:: PAGE EXTRACT ::

Recognition of the new King, however, was not immediate: though there was widespread respect for the movement's efforts in establishing a "land league" to slow land sales, Pōtatau's role was strongly embraced only by Waikato Māori, with iwi of North Auckland and south of Waikato showing him scant recognition. Some opponents dismissed the Kīngitanga as a solely Waikato movement. Throughout 1859 emissaries of the King movement travelled through the North Island, including Taranaki, Wanganui and Hawkes Bay, seeking further adherents, with iwi sometimes divided in their support. Even within the movement there was said to be deep division: historian Keith Sinclair claimed "moderates" aligned themselves with Wiremu Tamihana, and "anti-European extremists" followed Ngāti Maniapoto chief and warlord Rewi Maniapoto, although Belich and historian Vincent O'Malley dispute this, saying both factions were driven by shared objectives and concerns and that divisions had been exaggerated by historians. Tribal rivalries may also have weakened unity. Historian B.J. Dalton observed: "Outside the Waikato, the King Movement appealed most to the younger generation who could see no other way of gaining the mana their fathers had won in battle."

:::

[TASK GOAL]
Answer from the text on the King movement:
1. Which Māori strongly embraced Pōtatau's role?
2. According to Keith Sinclair, whom did the "moderates" align themselves with?
3. According to B.J. Dalton, to whom did the King Movement appeal most outside the Waikato?
The lines after this text aren't needed for anything here.

:: RECORDED DATA ::

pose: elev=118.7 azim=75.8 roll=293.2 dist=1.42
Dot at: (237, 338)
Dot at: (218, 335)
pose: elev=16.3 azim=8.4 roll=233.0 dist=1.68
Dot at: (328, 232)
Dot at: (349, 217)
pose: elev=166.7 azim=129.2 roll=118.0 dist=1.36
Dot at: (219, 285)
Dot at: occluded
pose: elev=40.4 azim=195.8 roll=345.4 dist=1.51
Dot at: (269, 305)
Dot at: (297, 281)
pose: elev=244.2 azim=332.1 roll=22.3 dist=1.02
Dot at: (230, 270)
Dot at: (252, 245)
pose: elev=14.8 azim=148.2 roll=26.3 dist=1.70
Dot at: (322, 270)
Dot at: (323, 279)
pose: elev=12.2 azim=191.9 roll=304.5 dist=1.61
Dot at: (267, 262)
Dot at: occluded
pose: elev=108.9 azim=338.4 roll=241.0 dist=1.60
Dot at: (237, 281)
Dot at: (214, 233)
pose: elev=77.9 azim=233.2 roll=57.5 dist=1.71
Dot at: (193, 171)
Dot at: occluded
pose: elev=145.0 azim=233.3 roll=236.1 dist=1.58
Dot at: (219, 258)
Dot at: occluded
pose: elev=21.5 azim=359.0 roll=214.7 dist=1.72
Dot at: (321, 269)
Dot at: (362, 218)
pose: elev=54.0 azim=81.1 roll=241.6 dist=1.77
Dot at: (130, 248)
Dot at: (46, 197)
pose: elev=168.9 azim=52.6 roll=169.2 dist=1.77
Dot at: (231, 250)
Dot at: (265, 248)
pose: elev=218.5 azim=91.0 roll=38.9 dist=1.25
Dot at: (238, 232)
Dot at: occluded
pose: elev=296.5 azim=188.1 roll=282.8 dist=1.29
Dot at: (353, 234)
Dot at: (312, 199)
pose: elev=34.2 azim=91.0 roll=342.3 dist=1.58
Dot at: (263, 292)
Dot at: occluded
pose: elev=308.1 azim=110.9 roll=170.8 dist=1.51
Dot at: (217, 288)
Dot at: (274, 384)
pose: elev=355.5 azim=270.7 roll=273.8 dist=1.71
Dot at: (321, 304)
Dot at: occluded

:::

[REPLY TO THE EXERCISE]
1. Waikato Māori
2. Wiremu Tamihana
3. The younger generation